OpenGL packing vertex attributes

In OpenGL, is it better keep vertex attributes seperate:

layout(location = 0) in vec4 v_Position;
layout(location = 1) in vec3 v_Normal;
layout(location = 2) in vec3 v_Tanget;
layout(location = 3) in vec3 v_Bitanget;
layout(location = 4) in vec2 v_UV;

Or is packing them like so:

layout(location = 0) in vec4 v_Position;
layout(location = 1) in vec3 v_Normal;
layout(location = 2) in vec4 v_TangetAndU;
layout(location = 3) in vec4 v_BitangetAndV;

..commonly used as a performance optimization? I was under the impression that if you are bound in performance by the amount of geometry, you may be able to get an extra 20% vertices out of the "packed" version. Is this correct?

Solution

The principle cost of vertex fetching will be the cost of reading memory. The bigger your data is, the more time it takes to read. As such, this kind of packing is not particularly helpful. It would ultimately be better to properly pack the data using normalized integers with your vertex formats.
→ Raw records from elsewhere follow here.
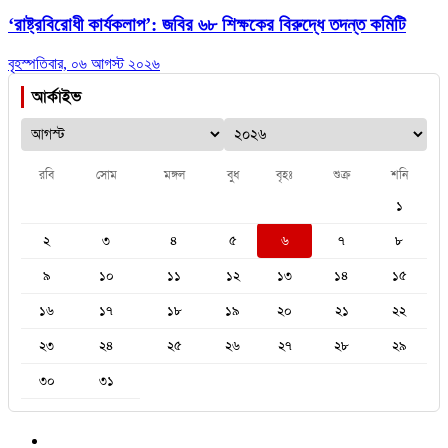
‘রাষ্ট্রবিরোধী কার্যকলাপ’: জবির ৬৮ শিক্ষকের বিরুদ্ধে তদন্ত কমিটি
বৃহস্পতিবার, ০৬ আগস্ট ২০২৬
আর্কাইভ
রবি
সোম
মঙ্গল
বুধ
বৃহঃ
শুক্র
শনি
১
২
৩
৪
৫
৬
৭
৮
৯
১০
১১
১২
১৩
১৪
১৫
১৬
১৭
১৮
১৯
২০
২১
২২
২৩
২৪
২৫
২৬
২৭
২৮
২৯
৩০
৩১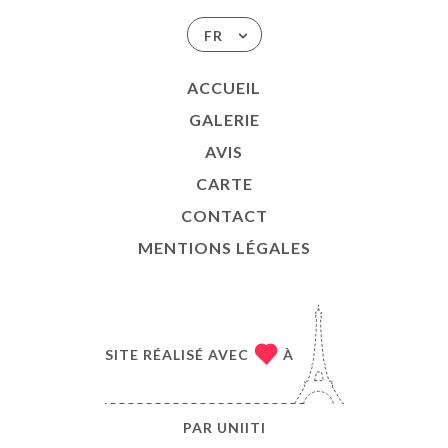
FR
ACCUEIL
GALERIE
AVIS
CARTE
CONTACT
MENTIONS LÉGALES
SITE RÉALISÉ AVEC
À
PAR
UNIITI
You can usually get away with using 16-bit unsigned normalized integers for your texture coordinates. This makes your texture coordinates take up 4 bytes per vertex:

glVertexAttribFormat(4, 2, GL_UNSIGNED_SHORT, GL_TRUE, ...);

Your normals/tangents/bitangents should use GL_INT_2_10_10_10_REV, which packs the entire normal into 32-bits. The XYZ get 10 bits each, with the last 2 bits going to an W component that you won't use. So the normals/tangents/bitangents in total will take up 12-bytes per vertex:

glVertexAttribFormat(1, 4, GL_INT_2_10_10_10_REV, GL_TRUE, ...);
glVertexAttribFormat(2, 4, GL_INT_2_10_10_10_REV, GL_TRUE, ...);
glVertexAttribFormat(3, 4, GL_INT_2_10_10_10_REV, GL_TRUE, ...);

Even if you leave your position as 3 floats (no need to pass a fourth), the total size of a vertex will be 12 + 12 + 4 = 28 bytes per vertex. a substantial improvement over either version of your original code. If you use 16-bit floats for the position, you can get it down to 24 bytes per vertex (attributes should always start on 4-byte boundaries).

Note that trying to pack the UV into the tangent/bitangent wouldn't work with the 10/10/10/2 format, since 2 bites is hardly enough for a texture coordinate.

Packing such data, particularly the 10/10/10/2 format, requires some care, but overall, this will be far better in the long run than playing games with the in-shader attributes.